##### Extrait choisi
Je m’inquiétais pour mon succès scolaire et mon stress était à son apogée. J’ai donc appelé à nouveau ma conseillère. Elle m’a mise en contact avec l’ombudsman à qui j’ai dû raconter à nouveau toutes les péripéties que j’avais vécues. Après avoir répondu à toutes ses questions, l’assistante de l’ombudsman m’a demandé si j’avais communiqué avec le bureau des droits de la personne de l’Université. J’avais effectivement laissé un message au mois d’octobre demandant de l’aide, mais on ne m’avait pas rappelée, et ce, alors que nous étions maintenant en décembre.
Bien que mon problème relevât du bureau des droits de la personne, c’est celui de l’ombudsman qui a fait un suivi. Quelques heures et des courriels plus tard, un membre de l’équipe du bureau des droits de la personne a communiqué avec moi pour me présenter ses excuses. Le silence du bureau s’expliquait par un changement de personnel et le suivi de mon dossier n’avait pas été fait.
Après de longues discussions, une note a été envoyée à toutes les facultés au sujet de la politique contre la violence sexuelle, plus particulièrement sur les accommodements pour les victimes. Une formation obligatoire pour tous a également été mise sur pied pour assurer l’application uniforme de cette politique. L’intervenante pour le bureau des droits de la personne m’a même offert de suivre cette formation et de formuler des recommandations au comité pour l’améliorer. J’ai accepté avec plaisir.
Après la fin des cours, j’ai pris rendez-vous avec la directrice de ma faculté. Je lui ai expliqué tout ce qui entourait mes accommodements scolaires. Une fois mon récit terminé, elle avait les larmes aux yeux. D’un professionnalisme exemplaire, elle s’est excusée au nom de la faculté et m’a offert de reprendre tous les travaux dont je n’étais pas satisfaite de la note obtenue. Au cours de ce coeur à coeur, elle s’est montrée très compatissante, souple et calme. Les trois choses dont j’avais le plus besoin.
Une fois tous mes travaux remis et le semestre bel et bien terminé, j’ai eu la chance de me ressourcer auprès de ma famille et de consulter des intervenantes spécialisées dans le domaine. Elles m’ont fait prendre conscience que ma force de caractère et ma résilience ne sont pas données à toutes les victimes dans la même situation.
##########
Consignes |
Répondez à ces questions à partir de l'extrait choisi :
(a) En quel mois le message au bureau des droits de la personne avait-il été laissé ?
(b) Comment le bureau des droits de la personne expliquait-il son silence ?
(c) Qu'est-ce que la directrice de la faculté a offert de reprendre ?
##### Données fournies
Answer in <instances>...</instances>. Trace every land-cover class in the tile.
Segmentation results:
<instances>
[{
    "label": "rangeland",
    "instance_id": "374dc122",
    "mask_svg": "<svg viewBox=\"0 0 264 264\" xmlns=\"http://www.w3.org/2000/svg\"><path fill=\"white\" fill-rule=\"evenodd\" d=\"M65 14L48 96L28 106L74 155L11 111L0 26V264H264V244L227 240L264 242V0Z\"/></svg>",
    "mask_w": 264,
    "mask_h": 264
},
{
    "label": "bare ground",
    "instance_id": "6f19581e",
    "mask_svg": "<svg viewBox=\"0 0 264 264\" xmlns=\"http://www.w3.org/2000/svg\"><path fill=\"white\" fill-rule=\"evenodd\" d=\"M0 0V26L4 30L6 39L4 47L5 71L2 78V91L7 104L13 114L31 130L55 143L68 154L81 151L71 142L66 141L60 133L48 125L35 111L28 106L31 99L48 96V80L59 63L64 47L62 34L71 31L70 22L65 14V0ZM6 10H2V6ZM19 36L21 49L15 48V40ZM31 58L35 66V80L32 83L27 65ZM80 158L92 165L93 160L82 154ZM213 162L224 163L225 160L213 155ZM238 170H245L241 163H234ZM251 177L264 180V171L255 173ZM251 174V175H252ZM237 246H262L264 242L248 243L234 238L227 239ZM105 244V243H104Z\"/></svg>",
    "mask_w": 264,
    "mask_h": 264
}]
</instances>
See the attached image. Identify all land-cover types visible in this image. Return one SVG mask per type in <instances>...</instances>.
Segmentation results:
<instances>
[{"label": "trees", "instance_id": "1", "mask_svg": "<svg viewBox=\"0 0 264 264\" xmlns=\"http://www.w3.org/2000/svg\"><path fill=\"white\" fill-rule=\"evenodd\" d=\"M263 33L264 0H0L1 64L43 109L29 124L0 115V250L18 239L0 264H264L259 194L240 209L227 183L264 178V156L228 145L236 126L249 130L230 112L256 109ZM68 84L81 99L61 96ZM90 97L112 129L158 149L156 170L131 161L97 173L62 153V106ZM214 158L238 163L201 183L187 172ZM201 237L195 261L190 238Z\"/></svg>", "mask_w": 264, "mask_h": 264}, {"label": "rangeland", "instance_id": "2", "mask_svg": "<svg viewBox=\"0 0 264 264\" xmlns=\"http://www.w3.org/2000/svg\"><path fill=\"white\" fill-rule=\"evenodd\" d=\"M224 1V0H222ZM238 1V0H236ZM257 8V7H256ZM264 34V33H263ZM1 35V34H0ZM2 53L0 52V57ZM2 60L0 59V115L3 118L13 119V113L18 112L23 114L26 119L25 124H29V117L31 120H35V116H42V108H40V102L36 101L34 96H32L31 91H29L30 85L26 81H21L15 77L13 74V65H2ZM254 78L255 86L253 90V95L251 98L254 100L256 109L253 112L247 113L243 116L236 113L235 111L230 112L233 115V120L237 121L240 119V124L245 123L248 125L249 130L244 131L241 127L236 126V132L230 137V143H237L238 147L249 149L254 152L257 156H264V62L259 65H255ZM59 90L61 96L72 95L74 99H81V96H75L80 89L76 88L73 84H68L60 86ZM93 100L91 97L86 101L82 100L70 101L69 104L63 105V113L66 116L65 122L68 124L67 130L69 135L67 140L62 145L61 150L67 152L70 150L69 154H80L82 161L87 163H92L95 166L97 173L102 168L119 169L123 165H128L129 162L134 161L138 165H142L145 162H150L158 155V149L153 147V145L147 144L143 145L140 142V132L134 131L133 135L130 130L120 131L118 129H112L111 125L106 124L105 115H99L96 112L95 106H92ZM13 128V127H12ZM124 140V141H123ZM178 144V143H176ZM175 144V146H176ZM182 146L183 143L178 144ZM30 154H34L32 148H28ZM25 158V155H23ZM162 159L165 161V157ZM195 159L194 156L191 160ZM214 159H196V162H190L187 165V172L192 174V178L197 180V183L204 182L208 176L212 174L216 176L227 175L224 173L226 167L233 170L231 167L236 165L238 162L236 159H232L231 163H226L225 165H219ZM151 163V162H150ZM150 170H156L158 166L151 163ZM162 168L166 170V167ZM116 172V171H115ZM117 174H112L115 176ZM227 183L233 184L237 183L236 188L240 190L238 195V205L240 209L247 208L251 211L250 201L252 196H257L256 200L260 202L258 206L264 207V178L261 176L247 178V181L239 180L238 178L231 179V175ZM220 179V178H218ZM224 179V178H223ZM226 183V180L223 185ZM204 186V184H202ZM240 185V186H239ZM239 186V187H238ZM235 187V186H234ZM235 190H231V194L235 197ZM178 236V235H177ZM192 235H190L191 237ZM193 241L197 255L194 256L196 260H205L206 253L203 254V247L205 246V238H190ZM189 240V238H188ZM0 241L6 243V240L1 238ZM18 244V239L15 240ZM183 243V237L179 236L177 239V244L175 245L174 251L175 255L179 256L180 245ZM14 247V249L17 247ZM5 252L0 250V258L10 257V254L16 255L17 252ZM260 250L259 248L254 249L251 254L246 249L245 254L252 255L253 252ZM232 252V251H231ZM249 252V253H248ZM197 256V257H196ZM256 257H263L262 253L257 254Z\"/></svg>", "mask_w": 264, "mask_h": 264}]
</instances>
##########
Corrigé |
(a) Au mois d'octobre.
(b) Par un changement de personnel : le suivi du dossier n'avait pas été fait.
(c) Tous les travaux dont la note obtenue n'était pas satisfaisante.